About
Small batch bitters are making their mark on the cocktail scene. In cities like New York, Boston and San Francisco, cocktail enthusiasts and bartenders are rediscovering long lost recipes and coming up with new signature flavors which help create the palate of the New American Cocktail. While living in San Francisco in early 2007, Avery and Janet Glasser used high proof spirit and a variety of herbs, peels and spices to create an extract of a traditional Mexican cooking sauce. This extract became the prototype recipe for the Xocolatl Mole Bitters. The summer of 2010 marked a dramatic rebirth for Bittermens: winding down previous licensing agreements, striking new partnerships, developing new products and most importantly, leasing a commercial kitchen. All Bittermens products are now being made by hand at our Brooklyn facility using primarily organic ingredients. Bittermens also consults with bars and restaurants looking to develop signature in-house formulations.

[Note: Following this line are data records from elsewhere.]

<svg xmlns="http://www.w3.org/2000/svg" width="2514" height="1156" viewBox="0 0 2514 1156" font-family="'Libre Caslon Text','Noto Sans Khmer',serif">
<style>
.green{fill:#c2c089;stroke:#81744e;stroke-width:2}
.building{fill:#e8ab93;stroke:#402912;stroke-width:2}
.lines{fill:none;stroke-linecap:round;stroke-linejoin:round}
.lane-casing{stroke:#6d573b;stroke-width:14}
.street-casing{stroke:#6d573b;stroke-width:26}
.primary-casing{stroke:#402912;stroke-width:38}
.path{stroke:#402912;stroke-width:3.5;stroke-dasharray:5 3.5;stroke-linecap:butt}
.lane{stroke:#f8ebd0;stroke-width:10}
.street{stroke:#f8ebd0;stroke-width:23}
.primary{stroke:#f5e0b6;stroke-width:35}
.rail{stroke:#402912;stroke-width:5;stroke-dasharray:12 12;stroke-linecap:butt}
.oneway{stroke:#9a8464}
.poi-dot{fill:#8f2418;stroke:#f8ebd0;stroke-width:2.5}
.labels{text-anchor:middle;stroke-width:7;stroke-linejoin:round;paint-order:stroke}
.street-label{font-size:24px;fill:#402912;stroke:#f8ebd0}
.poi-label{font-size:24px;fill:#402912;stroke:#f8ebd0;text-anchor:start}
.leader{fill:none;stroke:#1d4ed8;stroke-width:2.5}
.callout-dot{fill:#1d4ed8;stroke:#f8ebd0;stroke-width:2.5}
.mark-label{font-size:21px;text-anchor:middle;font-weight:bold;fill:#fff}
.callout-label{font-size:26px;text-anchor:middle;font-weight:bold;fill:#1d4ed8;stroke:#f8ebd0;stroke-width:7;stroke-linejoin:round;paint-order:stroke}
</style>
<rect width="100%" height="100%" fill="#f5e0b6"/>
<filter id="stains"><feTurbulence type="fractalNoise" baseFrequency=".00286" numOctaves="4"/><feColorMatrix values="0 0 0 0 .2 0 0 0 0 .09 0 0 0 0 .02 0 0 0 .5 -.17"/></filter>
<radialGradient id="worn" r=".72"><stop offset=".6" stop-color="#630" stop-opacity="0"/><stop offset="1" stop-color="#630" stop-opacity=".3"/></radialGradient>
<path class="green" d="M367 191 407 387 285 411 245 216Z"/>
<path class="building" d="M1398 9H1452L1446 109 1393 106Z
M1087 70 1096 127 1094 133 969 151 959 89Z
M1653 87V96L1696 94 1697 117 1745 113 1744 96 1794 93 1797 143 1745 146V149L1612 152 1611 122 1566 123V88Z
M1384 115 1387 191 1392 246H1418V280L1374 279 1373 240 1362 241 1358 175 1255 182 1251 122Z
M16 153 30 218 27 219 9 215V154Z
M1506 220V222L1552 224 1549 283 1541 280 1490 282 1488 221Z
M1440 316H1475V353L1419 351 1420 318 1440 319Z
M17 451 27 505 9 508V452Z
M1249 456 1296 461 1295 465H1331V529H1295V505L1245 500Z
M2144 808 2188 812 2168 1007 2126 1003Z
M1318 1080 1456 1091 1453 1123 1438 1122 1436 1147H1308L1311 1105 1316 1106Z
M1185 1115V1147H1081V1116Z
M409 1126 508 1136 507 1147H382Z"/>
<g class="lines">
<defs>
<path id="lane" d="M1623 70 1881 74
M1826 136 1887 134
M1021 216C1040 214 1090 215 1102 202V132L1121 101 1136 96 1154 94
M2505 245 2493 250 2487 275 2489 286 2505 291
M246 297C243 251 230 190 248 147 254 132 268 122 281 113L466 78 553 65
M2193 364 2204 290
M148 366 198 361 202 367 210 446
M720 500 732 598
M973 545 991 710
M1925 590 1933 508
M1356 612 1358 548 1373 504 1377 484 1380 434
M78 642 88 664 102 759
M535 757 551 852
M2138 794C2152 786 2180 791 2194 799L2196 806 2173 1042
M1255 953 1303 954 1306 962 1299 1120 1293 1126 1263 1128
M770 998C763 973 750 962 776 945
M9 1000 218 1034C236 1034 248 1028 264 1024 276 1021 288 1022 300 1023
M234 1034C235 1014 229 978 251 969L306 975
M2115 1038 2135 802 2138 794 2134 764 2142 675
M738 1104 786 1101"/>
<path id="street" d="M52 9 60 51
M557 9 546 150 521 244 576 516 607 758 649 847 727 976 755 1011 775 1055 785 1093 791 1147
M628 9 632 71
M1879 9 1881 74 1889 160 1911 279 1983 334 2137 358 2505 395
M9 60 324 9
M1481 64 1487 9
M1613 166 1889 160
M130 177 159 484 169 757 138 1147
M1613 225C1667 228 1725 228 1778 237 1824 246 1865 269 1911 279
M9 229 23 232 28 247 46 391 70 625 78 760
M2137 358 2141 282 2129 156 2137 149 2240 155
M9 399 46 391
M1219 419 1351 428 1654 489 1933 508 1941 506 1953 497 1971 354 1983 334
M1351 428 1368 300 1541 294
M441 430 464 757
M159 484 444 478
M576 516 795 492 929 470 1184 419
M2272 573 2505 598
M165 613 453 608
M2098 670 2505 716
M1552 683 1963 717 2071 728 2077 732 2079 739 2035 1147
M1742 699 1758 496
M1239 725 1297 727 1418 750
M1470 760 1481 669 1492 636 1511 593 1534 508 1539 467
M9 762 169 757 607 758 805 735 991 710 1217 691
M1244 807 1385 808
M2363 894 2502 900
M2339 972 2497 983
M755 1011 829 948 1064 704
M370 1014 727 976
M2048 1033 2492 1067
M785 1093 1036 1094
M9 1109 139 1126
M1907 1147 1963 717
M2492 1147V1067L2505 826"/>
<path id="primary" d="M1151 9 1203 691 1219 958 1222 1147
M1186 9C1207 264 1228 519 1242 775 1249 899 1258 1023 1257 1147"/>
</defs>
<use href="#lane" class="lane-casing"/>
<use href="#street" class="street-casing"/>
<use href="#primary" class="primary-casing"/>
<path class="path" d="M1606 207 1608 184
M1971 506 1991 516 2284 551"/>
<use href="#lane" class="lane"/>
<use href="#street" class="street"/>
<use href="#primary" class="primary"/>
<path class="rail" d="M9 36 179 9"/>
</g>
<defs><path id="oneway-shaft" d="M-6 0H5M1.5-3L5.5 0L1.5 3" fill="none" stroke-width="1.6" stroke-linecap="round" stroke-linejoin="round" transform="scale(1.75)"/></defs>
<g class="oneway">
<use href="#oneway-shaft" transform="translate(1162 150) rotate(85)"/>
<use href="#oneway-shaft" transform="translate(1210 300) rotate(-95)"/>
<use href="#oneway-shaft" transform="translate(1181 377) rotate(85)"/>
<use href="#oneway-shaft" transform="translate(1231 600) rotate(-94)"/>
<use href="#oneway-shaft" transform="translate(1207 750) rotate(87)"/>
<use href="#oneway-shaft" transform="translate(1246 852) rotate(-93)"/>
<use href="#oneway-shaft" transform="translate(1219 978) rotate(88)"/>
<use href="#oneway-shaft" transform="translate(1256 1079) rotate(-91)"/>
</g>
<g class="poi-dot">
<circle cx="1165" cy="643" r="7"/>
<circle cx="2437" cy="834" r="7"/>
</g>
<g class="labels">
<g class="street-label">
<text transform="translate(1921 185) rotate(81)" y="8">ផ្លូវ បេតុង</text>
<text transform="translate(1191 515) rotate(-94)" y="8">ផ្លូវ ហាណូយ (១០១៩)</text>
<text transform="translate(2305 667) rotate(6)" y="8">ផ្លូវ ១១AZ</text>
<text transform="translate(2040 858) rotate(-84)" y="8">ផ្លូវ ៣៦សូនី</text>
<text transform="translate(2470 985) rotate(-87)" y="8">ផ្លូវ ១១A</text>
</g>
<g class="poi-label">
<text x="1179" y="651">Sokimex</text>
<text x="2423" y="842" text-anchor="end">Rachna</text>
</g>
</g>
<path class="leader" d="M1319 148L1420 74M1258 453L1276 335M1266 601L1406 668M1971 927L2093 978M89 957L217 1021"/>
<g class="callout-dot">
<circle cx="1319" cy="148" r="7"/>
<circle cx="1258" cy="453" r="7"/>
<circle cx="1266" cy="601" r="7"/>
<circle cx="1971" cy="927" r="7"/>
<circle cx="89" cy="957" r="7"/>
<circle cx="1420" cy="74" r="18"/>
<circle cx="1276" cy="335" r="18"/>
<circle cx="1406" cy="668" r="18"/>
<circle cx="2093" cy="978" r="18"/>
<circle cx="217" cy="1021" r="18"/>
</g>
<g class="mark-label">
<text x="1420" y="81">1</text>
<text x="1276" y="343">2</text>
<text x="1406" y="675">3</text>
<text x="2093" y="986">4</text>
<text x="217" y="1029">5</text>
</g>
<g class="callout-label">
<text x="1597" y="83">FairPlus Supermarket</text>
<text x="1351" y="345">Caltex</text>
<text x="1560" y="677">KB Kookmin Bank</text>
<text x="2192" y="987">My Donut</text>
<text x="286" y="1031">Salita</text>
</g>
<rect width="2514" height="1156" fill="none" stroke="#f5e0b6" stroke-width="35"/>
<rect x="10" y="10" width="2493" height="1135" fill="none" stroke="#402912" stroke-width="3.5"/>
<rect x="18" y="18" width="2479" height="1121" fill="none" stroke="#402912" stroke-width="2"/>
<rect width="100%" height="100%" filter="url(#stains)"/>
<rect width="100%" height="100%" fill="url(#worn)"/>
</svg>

Though we love pickles here at Bittermens Central, we never really understood the allure of the pickleback. We like our pickles and we like our hooch. Hell, some of us have been known to have a pickled egg or two while drinking – and pickles and beer are a great combination. Just keep the pickles on the plate and the booze in the glass. Yet, for as much as we may not understand the pickleback, during colonial times, shrubs were extremely common – vinegar-based refreshers, many times combined with alcohol or allowed to ferment so they had a bit of a kick. Maybe we’re just trying to find a way back to our cocktail roots? Talking about roots, for those of you whose families emigrated from Eastern Europe to New York in the late 1800s or early 1900s, your ancestors probably spent some time in the immigrant tenements in the Lower East Side. Though most of the old world has been replaced by people selling cheap accessories, there is (until recently, unfortunately) Guss’ Pickles, a pickle purveyor since 1910 and Russ and Daughters – one of the last appetizing shops, who recently started to make a really tasty beet shrub. Thinking about the Lower East Side, one of the classic flavors during the tenement era was Dr. Brown’s Cel-Ray Soda, a celery soda so popular during the ’30s, it was nicknamed the Jewish Champagne. Though the only flavor that is declared is celery seed, we always got a sense that there was a bit of ginger and apple in there somewhere. Wrapping all of this history together, we decided to take all of these ideas and run with them. We took an idea of a brine, a shrub and a classic soda and decided to dedicate it to Orchard Street, home of the Lower East Side Tenement Museum. Funny that something that we made to honor the Eastern European immigrant experience works so damned well with Scandinavian Aquavit!